##### DATA

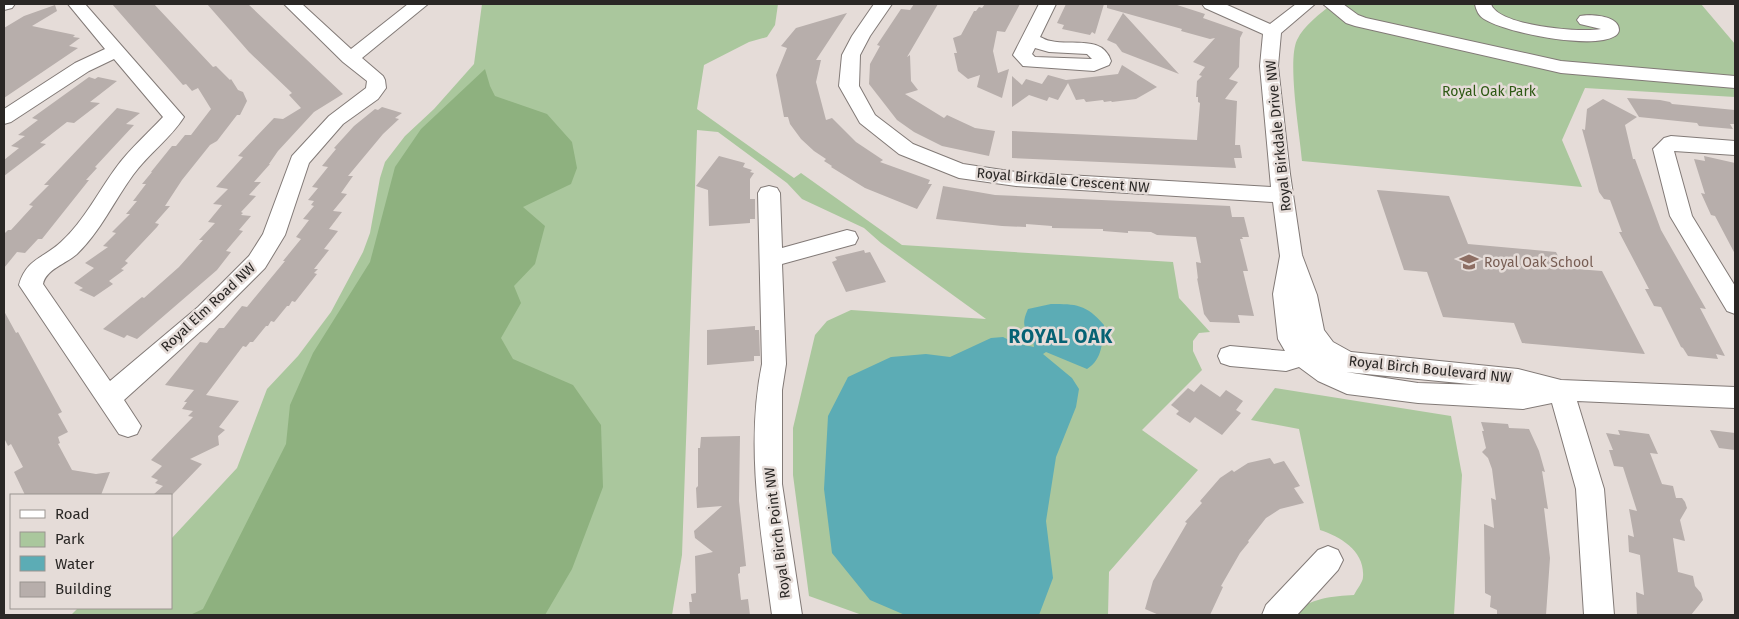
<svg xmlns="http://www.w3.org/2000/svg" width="1739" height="619" font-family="'Fira Sans',sans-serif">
	<rect width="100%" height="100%" fill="#e5dcd8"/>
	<path fill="#aac79d" d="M482,4h296l-3,21 -8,12 -18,5 -45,23 -7,44 97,69 7,-5 101,72 271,17 6,36 31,34 -11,1 -6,8v10l9,19 -60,60 56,40 -89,102 -1,43h-246l-53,-19 -16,-121v-47l22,-93 12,-14 24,-11 135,9 -105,-76 -17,-15 -62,-29 -15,-16 -69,-51 -21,-2 -15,425 -10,60h-601l7,-7h93v-69l66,-71 30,-79 31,-33 33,-44 32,-60 7,-19 10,-55 5,-16 20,-26 29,-27 40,-45z
		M1332,4h369l34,40v53l-150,-9 -23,52 20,47 -280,-26c-2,-26 -15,-100 -5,-121 7,-15 23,-26 35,-36z
		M1275,388l176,28 11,59 -8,140h-160c13,-17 40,-19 60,-20 3,-6 9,-13 9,-18 2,-26 -22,-40 -43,-47l-21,-101 -48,-9z"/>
	<path fill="#8eb17f" d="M485,69l5,17 5,10 52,18 25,28 5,26 -6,16 -48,23 22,19 -10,38 -21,22 7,17 -20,35 12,21 60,26 28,40 2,62 -31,82 -27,46h-355l13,-6 83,-165 4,-39 23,-52 57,-91 25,-95 26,-38z"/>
	<path fill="#5cacb5" d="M1051,304c25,0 35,0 53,21 -2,17 -1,34 -17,44l-41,-17 -3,2 29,24 7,11 -3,18 -20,50 -10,64 7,57 -14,37h-134l-35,-15 -38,-47 -8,-64 4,-73 20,-39 43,-20 35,-3 24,3 41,-19 12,-1 12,6 19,4c-1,-19 -17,-14 -6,-38z"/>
	<path fill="#b7aeab" d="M112,4h42l59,63 3,-1 14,14 1,-1 7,11 5,2 4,9 -7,14h-3l-20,26 -7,4 -28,35 -17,26h5l-15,17 4,1 -2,3 -32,34 3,2 -7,6 3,1 -15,11 4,3 -19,13 -15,-7 4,-2 -9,-5 20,-15 -9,-5 23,-16 -5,-1 13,-13 -4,-1 18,-18h-4l11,-13h-4l13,-17h-4l10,-12h-1l21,-26h4l9,-11h6l20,-26 -13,-21 -6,3 -6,-7 -3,1z
		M207,4h41l95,90 -29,18 -36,39 -9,13h1l-16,18h7l-12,13 7,1 -15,16 2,1 -2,2 10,1 -12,14 4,1 -17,20 5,1 -14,18 -80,69 -10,-4 -3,3 -21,-9 39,-32 2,1 35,-31 24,-27h-4l16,-17 -7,-1 14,-17 -9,-1 15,-15 -12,-2 27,-30 -5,-1 36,-38 9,1 18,-11 -12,-13 3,-2 -43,-41z
		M914,4h24l-31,53 3,-2 1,26 7,9 -13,4 39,24 3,-3 28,13 20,3 -6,25 -47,-10 -28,-14 -17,-12 -28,-36 1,-20 10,-18 -3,-1 24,-36 9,1z
		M985,4h35l-15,28 -8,-1 -4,20 5,22 11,-4 -7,29 -25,-11 3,-12 -12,4 -10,-8 -4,-18h3l-4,-15 8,-3 13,-24h2l3,-4 3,1z
		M1066,4h38l-9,30 -3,-2 -2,3 -28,-6 2,-4 -7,-2z
		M1107,4h67l31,10 -2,4 40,14 -3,6 -1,29 -10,12 9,3 -13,17 12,2 -2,44h5l2,13h-8l2,10 -224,-10v-27l185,9 3,-37 -2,-1v-5h-2l1,-16 5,-5 -3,-1 6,-8 -12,-5 22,-24 -5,1 -29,-8 1,-2 -75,-21z
		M55,5l2,6 -25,15 43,9 -2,2 7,1 -11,8 9,2 -74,50v-70l20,-12z
		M847,13l-31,47h5l-5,22 10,38 6,-2 24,24 27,18 -3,2 50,18 -2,4h4l-15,25 -52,-21 -34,-21 1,-1 -8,-5 2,-2 -12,-8 -13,-12 -11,-15 -2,-7h-4l-8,-42 11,-27 -6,-2 15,-18z
		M1123,13l56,61 -57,-22 -6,-8 -9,-4z
		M1122,65l35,22 -21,12 -24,3 -1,-1 -7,1 -1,-2 -17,2 -2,-3 -8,1 -8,-17 -10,17 -9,-3 -2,4 -18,-6 -17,12v-31l10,9 4,-6 16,5 6,-9 18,5 52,-6z
		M89,77l6,2 3,-2 19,4 -27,21 10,1 -26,20 -7,-1 -27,21 6,1 -42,32v-16l15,-12 -8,-2 14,-10 -7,-1 20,-15 -6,-2z
		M1627,98l33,2 10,2 2,2 63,6v14h-5l3,5 -34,-3 -2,-3 -58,-6z
		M1603,99l34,18 -12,8 8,34h2l26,71 45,79 -6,-1 25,48 -9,-2 2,5 -30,-3 -5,-8 -2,-1 -20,-40 -7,-1 -9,-17h4l-30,-57h3l-12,-32 -6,-1 -5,-7 -17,-63 3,1 2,-21z
		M382,107l20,6 -7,5 4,1 -16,15 -35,42h5l-12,17 6,1 -14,17 9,1 -13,17 9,2 -14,18 5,1 -15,19h4l-4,4 3,1 -22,28 -3,-1 -3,5h-2l-13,16 -3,-1 -3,5h-2l-13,16h-3l-4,5 -3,-1 -37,49 33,6 -20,26 6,3 -7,6 1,9 -29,14 12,5 -30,31h-19l10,-9 -8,-3 3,-3 -7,-3 11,-11 -11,-6 42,-43 -5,-1 5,-5 -11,-2 5,-7h-3l10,-12 -29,-5 35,-43 7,1 12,-15h5l18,-22 5,1 38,-46h-2l18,-22 -5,-2 13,-17 -6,-1 11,-13 -3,-1 3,-4 -6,-1 10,-12 -6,-1 16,-20 -6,-1 14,-17 -2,-1 20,-22 21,-17 3,1z
		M117,108l23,5 -14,11 8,1 -39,42 2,1 -11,12h3l-47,59h-4l-13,14 -8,-1 -13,16v-34l4,-4h3l22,-24 -4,-1 20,-20h-5z
		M719,156l26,7 -2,4 9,3 -2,2 4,1 -4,6v20h5v20h-5v4l-41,3 -1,-36 -12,-4z
		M1704,156l31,7v91l-20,-38 -4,-1 -10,-22 4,1 -11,-35 11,2z
		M943,186l52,9 235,11 2,11h12l5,20h-7l1,2h-3l8,32h-5l11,45 -16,-1 2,8h-2l-28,-1 -6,-8 -7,-36 1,1 -2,-17 5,1 -5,-26 -39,-2 -6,-3 -23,-1v2l-25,-2v-2l-51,-1v-2l-26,-2v3l-24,-1 -66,-7z
		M1377,190l72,6 19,48 88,8 8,16 38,3 43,83 -123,-11 -8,-20 -71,-6 -16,-45 -23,-2z
		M864,250l1,3 5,-1 16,30 -40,10 -14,-30 5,-2 -2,-3z
		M4,311l12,22 2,-1 44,80 -4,2 10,18 -10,5 2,6 -2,1 14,26 24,4 14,-2 -9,23h-76l-11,-23 9,-5 -12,-23 -3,2 -4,-8z
		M755,326v4h4l1,26h-6v5l-47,4v-35z
		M1201,384l19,13 6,-7 17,11 -7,9 5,3 -19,22 -27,-18 -5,6 -14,-9 3,-3 -8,-6 17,-17 6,4z
		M1481,422l27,2 1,4 20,1 10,22 6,21 -3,-1 6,38 -4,-1 6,50 -4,57h-49v-5l-7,-3 1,-11 -6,-3 -1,-69 10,4 -3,-30 5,2 -4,-31 -4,-11 -6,-6 4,-4 -4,-17h2z
		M1618,430l31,4 9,20 -8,-1 12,31 11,2 3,12h6l3,4 2,6 -7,12 5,21 -12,-3 5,34 15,4 2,10 6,7 2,7 -12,15h-54l-1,-23 8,3 -4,-40 -11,-3 -1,-17 6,2 -5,-28 8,2 -14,-44 -9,-1 -5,-16h4l-7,-17 14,2z
		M1710,430l25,3v17l-16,-2z
		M740,436l-1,65 7,65 -6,1v6l-2,1 3,26 7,-1 2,16h-60l-1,-13h3l-1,-8 5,-1 -1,-37 18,-4 -18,-14 -1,-7 28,-25 -25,2 -1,-20 2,-2v-38h2l1,-11z
		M1270,458l4,6 10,-3 16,25 -6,2 10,15 -24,6 -14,9 -18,23 1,1 -9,11 -19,33 2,1 -13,28h-51l-14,-6 8,-28 34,-58 -2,-1 17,-19 -2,-2 20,-23 12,-8 2,2 14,-9z"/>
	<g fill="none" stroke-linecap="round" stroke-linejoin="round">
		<g stroke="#827a77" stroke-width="2">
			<path id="minor" d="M4,4h11l-3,4 -8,2z
				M68,4h17l99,113c-14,22 -36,37 -51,58 -19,26 -33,57 -56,79 -11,10 -31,15 -34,30l67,97 88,-74 51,-51 14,-22 29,-78 37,-40 37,-28 1,-7 -24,-19 -59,-58h18l49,45 57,-45h20l-66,54 21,18 2,4 1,8 -8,11 -35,25 -34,39 -24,72 -20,33 -51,51 -90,81 17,26 -4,8 -9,3 -9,-3 -100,-149c7,-26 25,-27 42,-43 24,-22 38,-52 57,-77 13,-17 30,-32 45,-48l-49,-58 -25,12 -78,51 -7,2v-15l71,-46 30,-14z
				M874,4h18l-22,32 -10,19 -1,31 16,29 38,29 50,20 53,8 255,15 -11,-121 3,-32 -58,-26 -3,-4h23l45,20 26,-20h19l-34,29 -3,33 12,108 12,81 15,40 7,35 9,12 18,10 167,17 43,11 174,7v21l-158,-7 27,88 10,126h-30l-8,-126 -24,-86 -29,6 -105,-6 -71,-9 -29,-13 -19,-14 -13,4 -56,-5 -9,-3 -3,-7 3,-7 9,-3 55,5 -7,-12 -5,-45 7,-38 -7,-54 -257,-16 -57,-8 -60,-24 -39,-31 -21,-37 3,-31 10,-19zM1346,372l134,13 -62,-2z
				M1039,4h17l-16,33c3,1 7,4 11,4 21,5 52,-6 60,20l-2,4 -15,6 -71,-5 -10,-11zM1035,48l14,4 38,2 5,5 -57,-2 -3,-3z
				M1323,4h20l15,11 8,3 195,43 174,15v12l-174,-15 -206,-47 -9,-3z
				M1475,4h16c7,22 90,29 110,25l-21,-5 -3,-4 3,-4c10,-2 39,-1 39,14 0,2 -2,5 -4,6 -22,14 -109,-3 -131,-17 -5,-3 -8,-9 -9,-15z
				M1671,136l64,5v14l-61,-4 18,65 43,70v28l-8,-3 -57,-95 -17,-67 11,-11z
				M769,186l8,2 3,5 2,55 65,-18 8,2 3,6 -3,6 -73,20 4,100 -4,26v94l20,131h-30c-11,-83 -27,-168 -10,-251l-4,-171 3,-5z
				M1328,546l10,4 5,10 -5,10 -41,45h-35l4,-10 52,-55z"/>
		</g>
		<use href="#minor" fill="#fff" fill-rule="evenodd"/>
	</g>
	<defs>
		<g id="school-bare" transform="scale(1.5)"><path d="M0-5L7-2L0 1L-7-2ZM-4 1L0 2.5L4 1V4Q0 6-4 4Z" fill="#8d6e63" stroke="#e5dcd8" stroke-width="2.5" paint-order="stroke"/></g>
	</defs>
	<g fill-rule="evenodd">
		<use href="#school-bare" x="1469" y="262"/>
	</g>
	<g text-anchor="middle" stroke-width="5" stroke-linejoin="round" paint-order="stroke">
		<g font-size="14" fill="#2e5914" stroke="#e5dcd8">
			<text x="1489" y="96">Royal Oak Park</text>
		</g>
		<g font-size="14" fill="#2a2725" stroke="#e5dcd8">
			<text transform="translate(1278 136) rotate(-96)" y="5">Royal Birkdale Drive NW</text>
			<text transform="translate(1063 180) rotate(5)" y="5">Royal Birkdale Crescent NW</text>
			<text transform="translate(208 307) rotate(-43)" y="5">Royal Elm Road NW</text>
			<text transform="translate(1430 369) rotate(6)" y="5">Royal Birch Boulevard NW</text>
			<text transform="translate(777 533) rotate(-97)" y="5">Royal Birch Point NW</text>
		</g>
		<g font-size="14" fill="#785e54" stroke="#e5dcd8" text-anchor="start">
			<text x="1484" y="267">Royal Oak School</text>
		</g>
		<g font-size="19" font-weight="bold" letter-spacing="1" fill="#066274" stroke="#e5dcd8">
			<text x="1061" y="343">ROYAL OAK</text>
		</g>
	</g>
	<rect width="1739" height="619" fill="none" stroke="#2a2725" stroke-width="10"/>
	<rect x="10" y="494" width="162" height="115" fill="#e5dcd8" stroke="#9a9490"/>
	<rect x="20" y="510" width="25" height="8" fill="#ffffff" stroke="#9a9490"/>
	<text x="55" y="519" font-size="15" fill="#2a2725">Road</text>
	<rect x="20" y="532" width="25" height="15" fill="#aac79d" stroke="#9a9490"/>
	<text x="55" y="544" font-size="15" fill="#2a2725">Park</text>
	<rect x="20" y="556" width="25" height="15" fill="#5cacb5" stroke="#9a9490"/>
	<text x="55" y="569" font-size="15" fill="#2a2725">Water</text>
	<rect x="20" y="582" width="25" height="15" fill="#b7aeab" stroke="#9a9490"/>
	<text x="55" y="594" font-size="15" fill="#2a2725">Building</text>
</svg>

##########

## EXERCISE DIRECTIONS
Lines with the word "round": copy each one from the data above.

## YOUR RESPONSE
	<g fill="none" stroke-linecap="round" stroke-linejoin="round">
	<g text-anchor="middle" stroke-width="5" stroke-linejoin="round" paint-order="stroke">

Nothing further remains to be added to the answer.